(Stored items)
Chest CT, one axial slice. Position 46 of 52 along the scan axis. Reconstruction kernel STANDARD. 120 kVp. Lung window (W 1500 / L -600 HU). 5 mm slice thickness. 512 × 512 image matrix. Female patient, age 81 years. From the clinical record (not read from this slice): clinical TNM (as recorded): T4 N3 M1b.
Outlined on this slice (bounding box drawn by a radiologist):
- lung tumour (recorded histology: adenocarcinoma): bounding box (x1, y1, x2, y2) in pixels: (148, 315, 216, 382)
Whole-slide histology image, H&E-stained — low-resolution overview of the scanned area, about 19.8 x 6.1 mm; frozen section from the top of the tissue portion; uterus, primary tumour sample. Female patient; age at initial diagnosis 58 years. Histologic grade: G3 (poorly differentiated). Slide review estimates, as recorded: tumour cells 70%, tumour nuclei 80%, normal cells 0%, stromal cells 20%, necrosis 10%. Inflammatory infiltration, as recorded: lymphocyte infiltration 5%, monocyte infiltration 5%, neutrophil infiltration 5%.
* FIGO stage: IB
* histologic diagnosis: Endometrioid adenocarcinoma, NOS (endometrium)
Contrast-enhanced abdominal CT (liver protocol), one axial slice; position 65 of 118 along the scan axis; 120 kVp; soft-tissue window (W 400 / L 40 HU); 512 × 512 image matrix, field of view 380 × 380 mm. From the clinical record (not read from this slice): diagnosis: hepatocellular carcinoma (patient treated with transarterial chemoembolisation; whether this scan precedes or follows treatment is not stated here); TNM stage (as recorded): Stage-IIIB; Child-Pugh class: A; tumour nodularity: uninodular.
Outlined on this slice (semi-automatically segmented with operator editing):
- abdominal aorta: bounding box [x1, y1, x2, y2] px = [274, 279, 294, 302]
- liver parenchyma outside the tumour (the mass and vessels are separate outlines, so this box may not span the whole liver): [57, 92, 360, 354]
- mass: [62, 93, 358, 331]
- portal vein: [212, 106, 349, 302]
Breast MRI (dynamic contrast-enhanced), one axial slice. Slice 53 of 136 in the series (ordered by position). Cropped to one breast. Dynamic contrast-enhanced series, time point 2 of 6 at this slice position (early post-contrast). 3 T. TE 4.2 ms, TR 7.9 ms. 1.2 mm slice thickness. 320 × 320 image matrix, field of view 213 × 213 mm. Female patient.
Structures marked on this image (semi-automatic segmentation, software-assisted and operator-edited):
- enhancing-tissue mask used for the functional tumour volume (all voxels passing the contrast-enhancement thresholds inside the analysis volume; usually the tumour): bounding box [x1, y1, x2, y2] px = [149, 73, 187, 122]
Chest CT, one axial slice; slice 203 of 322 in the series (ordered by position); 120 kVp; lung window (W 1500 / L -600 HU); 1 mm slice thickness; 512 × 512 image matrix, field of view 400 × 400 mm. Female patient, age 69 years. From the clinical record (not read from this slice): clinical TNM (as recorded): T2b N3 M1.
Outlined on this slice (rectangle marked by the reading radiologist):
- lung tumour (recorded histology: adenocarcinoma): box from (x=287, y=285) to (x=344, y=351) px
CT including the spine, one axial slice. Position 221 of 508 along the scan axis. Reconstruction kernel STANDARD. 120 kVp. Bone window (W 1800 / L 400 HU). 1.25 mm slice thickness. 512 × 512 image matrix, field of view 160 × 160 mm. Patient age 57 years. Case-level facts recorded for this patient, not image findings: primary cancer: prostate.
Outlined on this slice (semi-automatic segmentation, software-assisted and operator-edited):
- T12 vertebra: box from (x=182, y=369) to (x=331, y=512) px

### Work request
Return exactly, and only, the lines above starting at the line that contains "Outlined on this slice (bounding" and ending at the line that contains "Breast MRI (dynamic".

### Written answer
Outlined on this slice (bounding box drawn by a radiologist):
- lung tumour (recorded histology: adenocarcinoma): bounding box (x1, y1, x2, y2) in pixels: (148, 315, 216, 382)
Whole-slide histology image, H&E-stained — low-resolution overview of the scanned area, about 19.8 x 6.1 mm; frozen section from the top of the tissue portion; uterus, primary tumour sample. Female patient; age at initial diagnosis 58 years. Histologic grade: G3 (poorly differentiated). Slide review estimates, as recorded: tumour cells 70%, tumour nuclei 80%, normal cells 0%, stromal cells 20%, necrosis 10%. Inflammatory infiltration, as recorded: lymphocyte infiltration 5%, monocyte infiltration 5%, neutrophil infiltration 5%.
* FIGO stage: IB
* histologic diagnosis: Endometrioid adenocarcinoma, NOS (endometrium)
Contrast-enhanced abdominal CT (liver protocol), one axial slice; position 65 of 118 along the scan axis; 120 kVp; soft-tissue window (W 400 / L 40 HU); 512 × 512 image matrix, field of view 380 × 380 mm. From the clinical record (not read from this slice): diagnosis: hepatocellular carcinoma (patient treated with transarterial chemoembolisation; whether this scan precedes or follows treatment is not stated here); TNM stage (as recorded): Stage-IIIB; Child-Pugh class: A; tumour nodularity: uninodular.
Outlined on this slice (semi-automatically segmented with operator editing):
- abdominal aorta: bounding box [x1, y1, x2, y2] px = [274, 279, 294, 302]
- liver parenchyma outside the tumour (the mass and vessels are separate outlines, so this box may not span the whole liver): [57, 92, 360, 354]
- mass: [62, 93, 358, 331]
- portal vein: [212, 106, 349, 302]
Breast MRI (dynamic contrast-enhanced), one axial slice. Slice 53 of 136 in the series (ordered by position). Cropped to one breast. Dynamic contrast-enhanced series, time point 2 of 6 at this slice position (early post-contrast). 3 T. TE 4.2 ms, TR 7.9 ms. 1.2 mm slice thickness. 320 × 320 image matrix, field of view 213 × 213 mm. Female patient.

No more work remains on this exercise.